A DOE spokesperson at the Hanford Site in Washington said management there is not tracking the data for workers and cannot provide an accurate estimate on how many might be vaccinated so far. Hanford’s occupational medical provider, HPM Corp., fully vaccinated 100 medical/first responder employees at Hanford during January, the spokesperson added.
Likewise, a spokesperson at EM’s Oak Ridge Site in Tennessee said management is not collecting site vaccination data. “While we are encouraging our federal employees to educate themselves and to take advantage of the vaccine when it becomes available to them, we understand it is a personal choice and we are not formally collecting that data,” the spokesperson said.
Since health the COVID-19 vaccinations started in mid-December, roughly 115 million doses have gone into people’s arms, fully vaccinating over 40 million people or 12.3% of the total U.S. population, according to a database updated daily by National Public Radio.

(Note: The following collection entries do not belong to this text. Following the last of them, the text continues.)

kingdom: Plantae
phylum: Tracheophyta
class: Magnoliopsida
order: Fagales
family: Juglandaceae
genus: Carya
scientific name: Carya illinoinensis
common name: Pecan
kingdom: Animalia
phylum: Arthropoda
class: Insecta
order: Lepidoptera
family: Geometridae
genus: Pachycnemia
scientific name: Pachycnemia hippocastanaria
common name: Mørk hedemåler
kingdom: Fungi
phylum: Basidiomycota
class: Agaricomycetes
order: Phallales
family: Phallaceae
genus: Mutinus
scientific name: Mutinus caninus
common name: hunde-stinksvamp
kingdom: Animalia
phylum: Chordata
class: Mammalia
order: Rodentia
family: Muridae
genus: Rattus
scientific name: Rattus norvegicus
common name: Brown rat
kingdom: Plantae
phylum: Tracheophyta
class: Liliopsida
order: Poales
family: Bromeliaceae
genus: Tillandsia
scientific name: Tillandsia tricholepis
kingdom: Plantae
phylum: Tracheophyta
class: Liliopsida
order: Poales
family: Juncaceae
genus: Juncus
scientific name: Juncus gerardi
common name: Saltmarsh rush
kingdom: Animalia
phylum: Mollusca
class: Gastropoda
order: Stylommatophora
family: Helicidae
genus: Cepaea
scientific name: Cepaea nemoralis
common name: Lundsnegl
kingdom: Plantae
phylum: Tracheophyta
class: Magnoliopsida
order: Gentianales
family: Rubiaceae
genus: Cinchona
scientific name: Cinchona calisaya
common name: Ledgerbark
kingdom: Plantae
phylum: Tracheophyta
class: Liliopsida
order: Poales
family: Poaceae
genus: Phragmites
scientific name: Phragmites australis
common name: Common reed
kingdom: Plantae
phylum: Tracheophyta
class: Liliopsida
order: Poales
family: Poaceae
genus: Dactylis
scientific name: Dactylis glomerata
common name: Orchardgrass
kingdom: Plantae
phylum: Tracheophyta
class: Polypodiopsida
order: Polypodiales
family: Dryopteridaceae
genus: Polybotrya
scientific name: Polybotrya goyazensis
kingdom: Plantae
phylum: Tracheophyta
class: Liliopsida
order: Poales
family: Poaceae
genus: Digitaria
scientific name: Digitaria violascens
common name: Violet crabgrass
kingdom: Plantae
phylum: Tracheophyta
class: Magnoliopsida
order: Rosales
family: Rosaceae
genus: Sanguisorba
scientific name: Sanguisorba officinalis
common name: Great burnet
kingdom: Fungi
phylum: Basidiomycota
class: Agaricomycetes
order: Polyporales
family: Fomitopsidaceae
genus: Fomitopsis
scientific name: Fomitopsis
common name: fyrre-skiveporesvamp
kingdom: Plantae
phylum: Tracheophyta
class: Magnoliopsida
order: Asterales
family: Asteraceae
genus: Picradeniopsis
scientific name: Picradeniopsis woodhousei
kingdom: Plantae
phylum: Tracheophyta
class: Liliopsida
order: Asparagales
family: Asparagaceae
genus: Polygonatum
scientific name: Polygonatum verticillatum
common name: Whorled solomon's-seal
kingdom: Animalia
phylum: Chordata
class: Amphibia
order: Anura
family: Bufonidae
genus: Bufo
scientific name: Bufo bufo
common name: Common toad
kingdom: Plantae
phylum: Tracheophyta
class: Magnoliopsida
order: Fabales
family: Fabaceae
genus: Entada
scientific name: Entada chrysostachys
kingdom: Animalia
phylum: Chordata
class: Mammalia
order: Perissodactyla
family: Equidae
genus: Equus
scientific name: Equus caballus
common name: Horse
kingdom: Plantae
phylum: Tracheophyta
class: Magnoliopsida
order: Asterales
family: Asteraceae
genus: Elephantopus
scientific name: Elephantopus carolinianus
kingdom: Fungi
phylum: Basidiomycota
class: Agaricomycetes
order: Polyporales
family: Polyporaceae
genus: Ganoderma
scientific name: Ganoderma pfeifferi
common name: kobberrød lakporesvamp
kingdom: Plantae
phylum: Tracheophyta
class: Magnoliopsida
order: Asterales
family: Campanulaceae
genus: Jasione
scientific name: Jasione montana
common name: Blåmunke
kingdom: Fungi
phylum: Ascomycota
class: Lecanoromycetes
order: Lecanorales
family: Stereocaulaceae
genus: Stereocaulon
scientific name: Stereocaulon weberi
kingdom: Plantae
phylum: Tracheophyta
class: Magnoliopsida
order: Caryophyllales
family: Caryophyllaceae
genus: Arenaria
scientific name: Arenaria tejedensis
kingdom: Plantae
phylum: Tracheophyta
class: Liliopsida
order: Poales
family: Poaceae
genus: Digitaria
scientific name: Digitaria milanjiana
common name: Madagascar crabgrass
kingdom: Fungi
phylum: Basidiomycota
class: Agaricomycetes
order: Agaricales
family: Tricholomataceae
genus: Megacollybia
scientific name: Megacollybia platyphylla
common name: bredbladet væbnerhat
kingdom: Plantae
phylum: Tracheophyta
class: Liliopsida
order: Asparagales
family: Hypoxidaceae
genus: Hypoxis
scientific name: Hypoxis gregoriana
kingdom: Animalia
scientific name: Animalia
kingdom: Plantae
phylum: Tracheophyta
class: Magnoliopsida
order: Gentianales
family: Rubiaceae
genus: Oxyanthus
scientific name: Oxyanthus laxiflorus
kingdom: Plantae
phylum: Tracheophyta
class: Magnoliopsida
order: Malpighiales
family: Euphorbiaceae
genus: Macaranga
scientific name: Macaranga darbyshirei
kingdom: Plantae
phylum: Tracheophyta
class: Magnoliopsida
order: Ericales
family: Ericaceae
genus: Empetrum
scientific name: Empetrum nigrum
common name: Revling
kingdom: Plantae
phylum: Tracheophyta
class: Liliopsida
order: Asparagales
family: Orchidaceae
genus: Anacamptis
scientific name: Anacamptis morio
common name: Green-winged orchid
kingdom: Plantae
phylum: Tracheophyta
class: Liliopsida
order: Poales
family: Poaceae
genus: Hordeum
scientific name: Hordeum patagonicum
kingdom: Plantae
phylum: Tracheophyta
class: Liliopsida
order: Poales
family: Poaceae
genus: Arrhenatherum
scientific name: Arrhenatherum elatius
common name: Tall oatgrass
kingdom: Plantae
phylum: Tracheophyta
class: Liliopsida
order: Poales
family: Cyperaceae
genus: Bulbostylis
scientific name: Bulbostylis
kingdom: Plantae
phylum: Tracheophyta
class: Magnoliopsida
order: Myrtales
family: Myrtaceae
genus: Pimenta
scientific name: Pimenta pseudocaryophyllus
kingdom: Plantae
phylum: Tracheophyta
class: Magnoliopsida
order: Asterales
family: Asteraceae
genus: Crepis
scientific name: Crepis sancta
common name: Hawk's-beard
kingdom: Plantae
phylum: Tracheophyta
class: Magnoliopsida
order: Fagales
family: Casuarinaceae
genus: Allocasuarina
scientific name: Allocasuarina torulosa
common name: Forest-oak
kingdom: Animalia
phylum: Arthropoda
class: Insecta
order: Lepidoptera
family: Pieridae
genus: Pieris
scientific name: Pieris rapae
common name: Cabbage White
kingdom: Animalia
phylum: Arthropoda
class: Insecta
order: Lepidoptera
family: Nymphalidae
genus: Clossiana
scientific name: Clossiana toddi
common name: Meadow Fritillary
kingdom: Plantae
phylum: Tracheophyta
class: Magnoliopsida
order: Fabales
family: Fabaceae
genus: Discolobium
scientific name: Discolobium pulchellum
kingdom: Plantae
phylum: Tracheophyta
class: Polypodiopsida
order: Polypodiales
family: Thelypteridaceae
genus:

The BBC and other news outlets questioned if United States success in driving down national cases is stalling as some states, such as Texas and Mississippi, are lifting mask mandates and COVID-related restrictions on gatherings. When they appear at public meetings, DOE officials from various sites have repeatedly said during the pandemic that most infections occur while workers are circulating in the community rather than at the jobsite.
As of Friday morning, there had been a cumulative 26.66 million cases of COVID-19 in the United States, resulting in some 539,000 deaths, according to an online tracker run by Johns Hopkins University.